От этой мысли у генерала стало легче на душе, он успокоился. Скоро явится мальчик-император. Вдалеке гудели гонги, извещая подданных о восхождении на трон нового Сына Неба.
Дверь в коронационный зал открыли, и в нее просунулось мокрое от пота лицо первого министра.
— О повелитель! — воскликнул он, увидев Чжи Чжуна. — Вы не облачились в праздничное одеяние! Его императорское величество будет здесь с минуты на минуту!
Казалось, еще немного — и он свалится с ног от усталости, после всей суеты с похоронами и коронацией. Маленький толстый человечек раздражал Чжи Чжуна, он ответил, радуясь, что его слова не понравятся министру.
— Я оставил одеяние в своих покоях. Сегодня оно мне не понадобится.
— Церемония коронации расписана по минутам, мой повелитель. Вы должны…
— Не смей мне говорить, что я должен! — рявкнул Чжи Чжун. — Приведи сюда мальчишку и надень на него корону. Можешь петь, читать молитвы, воскурять благовония — все, что угодно! Но если ты еще раз скажешь мне «должен», я велю тебя казнить!

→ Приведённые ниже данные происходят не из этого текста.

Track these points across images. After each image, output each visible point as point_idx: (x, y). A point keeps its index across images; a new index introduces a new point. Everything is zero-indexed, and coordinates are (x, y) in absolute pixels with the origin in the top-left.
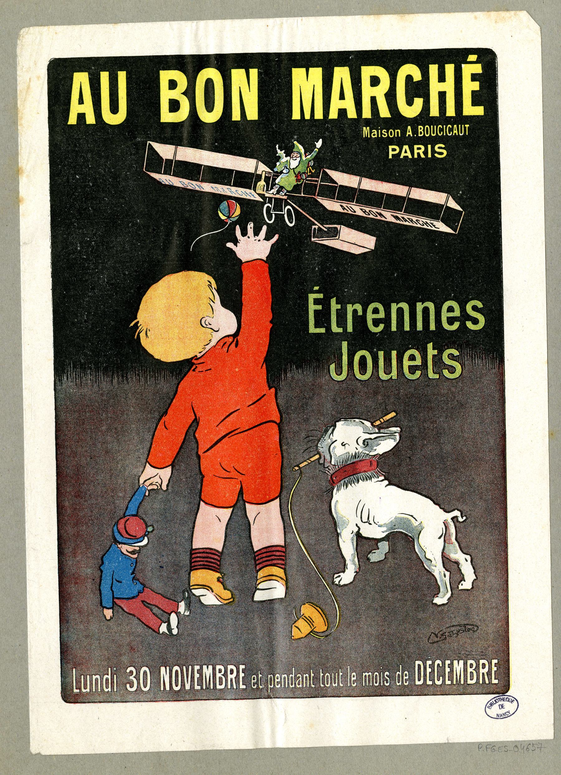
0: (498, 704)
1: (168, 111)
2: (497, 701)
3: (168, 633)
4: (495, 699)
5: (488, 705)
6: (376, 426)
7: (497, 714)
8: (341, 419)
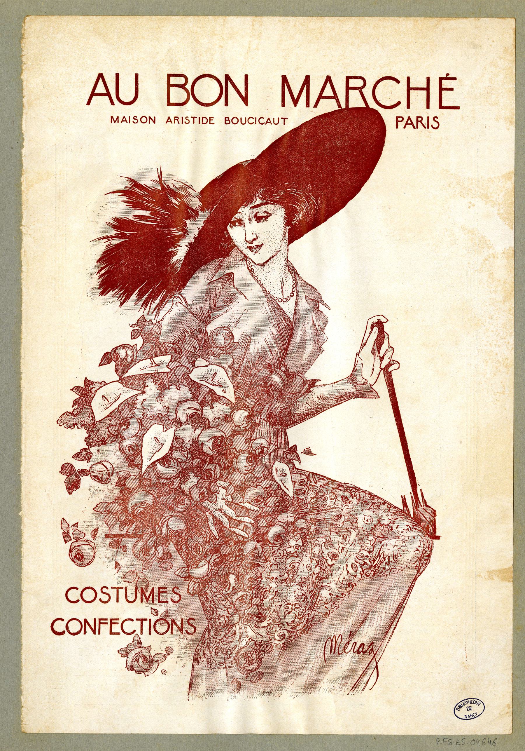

Министр ошеломленно уставился на Чжи Чжуна, затем в испуге отвел взгляд. Он знал, что человек, который сейчас стоит перед ним, убил императора. Генерал — гнусный предатель, способный пролить кровь даже в день коронации. Министр отвесил низкий поклон и попятился к двери. Генерал услышал приближение процессии — и усмехнулся.
Дверь отворилась, и процессия вошла в зал. Было видно, как напуганы люди из свиты шестилетнего мальчика, будущего императора. Сам он держался хорошо, несмотря на то что мало спал последнее время.
Процессия прошествовала рядом с Чжи Чжуном и замедлила ход по пути к золотому трону. Монахи размахивали курильницами, наполняли воздух ароматным белым дымом. Они тоже с испугом смотрели на генерала в воинском облачении, единственного человека в коронационном зале, вооруженного мечом. Сын императора Вэя подошел к трону, сел, генерал встал неподалеку. Заключительная часть церемонии только начиналась. Одно лишь перечисление титулов продлится до полудня.
Чжи Чжун недовольно смотрел на министров, которые устраивались поудобнее, рассаживались вокруг, совсем как павлины. От запаха благовоний генералу хотелось спать. Все его мысли занимали монголы, рыскавшие за городскими стенами. Поначалу Чжи Чжун решил, что соблюдение ритуалов поможет ему поддержать порядок после убийства императора. Без жесткой руки правителя город мог выйти из повиновения, и нужно было позволить вельможам найти успокоение в привычных для них традициях. А сейчас он от этого устал. Пока столица замерла в своем горе, монголы строили огромные осадные машины, возводили каменные укрепления для их защиты.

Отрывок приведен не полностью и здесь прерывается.